What lies between life and death – a kind of unbridgeable thread keeps urging us to gaze into that imaginary realm of good and evil?
My first loss happened when I was seven years old and missing three teeth. Grandfather left quietly; at least I wasn’t aware of the noise that surrounded his departure. I only felt the air shifting through the windows and placed my hand on his chest. I stared for a long time at his silvery-blue eyelids, searching for proof of his existence. Around me, the scent of coffee spread like the hands of mourners grieving for a grandmother, for bread, and for the curse of war. What do you think? I asked in my thoughts, in the space where he still lives, and I know he hears me.
The second time I faced death was when my grandmother passed. In truth, it came for her the moment grandfather left. I still feel her in the half-light of the room. She swells beneath the sheets that cover the relics of their shared life: the TV, the mirror, the photographs.
With the disappearance of the country where they built their future and family values, the essence of their being vanished. With their departure, a part of me disappeared too. And now it seems full again, passing like air through places missing a tooth, an answer, a love.
My experience of death then was like observing stars through the thick glass of a telescope. The grandeur of the scene was too vast for my understanding of the world. I withdrew behind the glass, clinging to images, the TV, the mirror – tangible anchors of reality. A membrane separated us. I believe it thins with time, and that the experience of immediate death is more like that of an astronaut reaching the Moon – somewhat surreal and overwhelmingly intoxicating. And yet, between him and the new, unexplored territory, there remains a barrier: in the suit, in the air, in perception.

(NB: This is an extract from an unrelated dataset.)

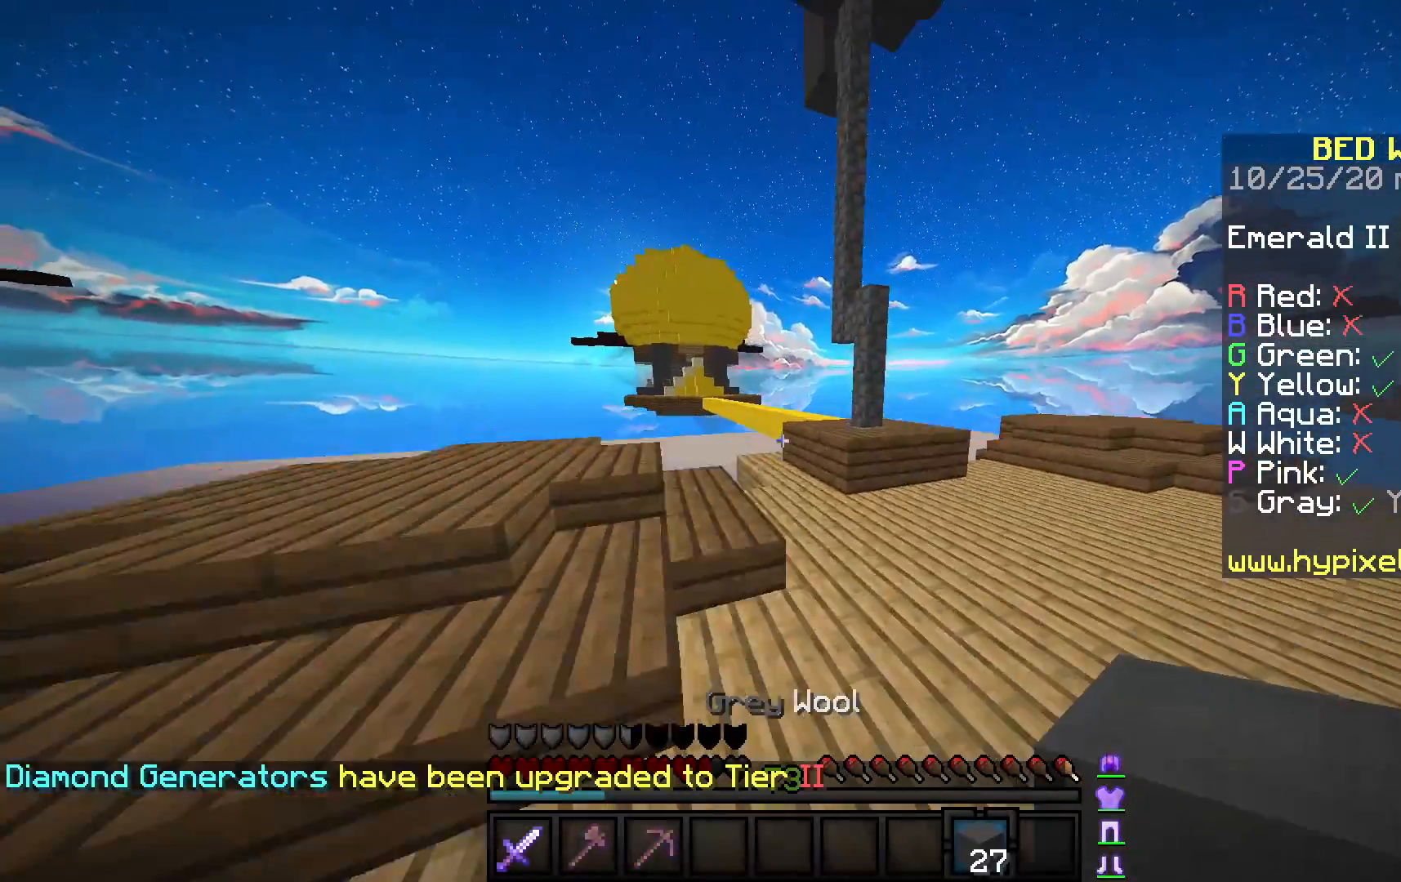
{"keys": ["d", "w"], "mouse": [], "events": [[83, "space", "up"]]}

And we? Haven’t we spent all these years trying to approach it, decipher it, conquer it? Even innocent moments of swaying above the ground feel like excursions from reality, a child’s curiosity reaching toward the sky. Whether in play, swinging as hard as we can, or in earnest, in a cozy armchair that spins the whole world, we long to be above: the situation, the interlocutor, ourselves. Because everything below, on Earth, is born of low passions and must not stain the hidden divinity within us. That’s why the unblemished light of the soul, revealed through the Kumari girls, is protected by carrying them until puberty so they never touch the ground.
The stage of death we’re in doesn’t depend solely on the age of the body, nor on how many times a week we leave behind muddy paths on our bicycles. Death and freedom do not coexist. The more we resist gravity, provoking magnetic fields and chemical reactions, the more life dictates the trajectory. And the most successful end their search in prayer.
I would like to transform my losses into prayer, not as extreme as the monks of the Egyptian monastery Aba Yohannis, carved into the rocks in heavenly heights. Their devotion is so great that each day they cross a dangerous path to reach this inaccessible sacred place. But in the feat lies sacrifice. Let it be proportionate to my possibilities in the moment. We do not wish to flatter death or God.
The path to God through meditation, mantras, and prayer need not belong solely to monastic life. If we visited the spaces of loss and hollowness more often, listened to messages from the other side, we would endure partings more easily. Isn’t every journey inward, toward the self, tangled beyond recognition, a labyrinth? Thus, the faithful in the Cathedral of Chartres embark on this path both symbolically and literally, moving through the circles drawn beneath the great vault, while Old Testament princes hover around them. A mind without thought, or non-conceptual awareness, as Buddhist monks might call it, may be the only gate at the crossing between two worlds, the only way for our feet to always be ready for flight.
And when it leads us into a dead end, the storyteller knows what she’s doing. At the threshold between one world and another, a light flickers in warning: on that great swing from depths to heights, we will one day greet death. Whether we animate both spirit and body equally in that game depends on what flows through the places where teeth are missing. I am accompanied by the Father, the Son, and the Spirit.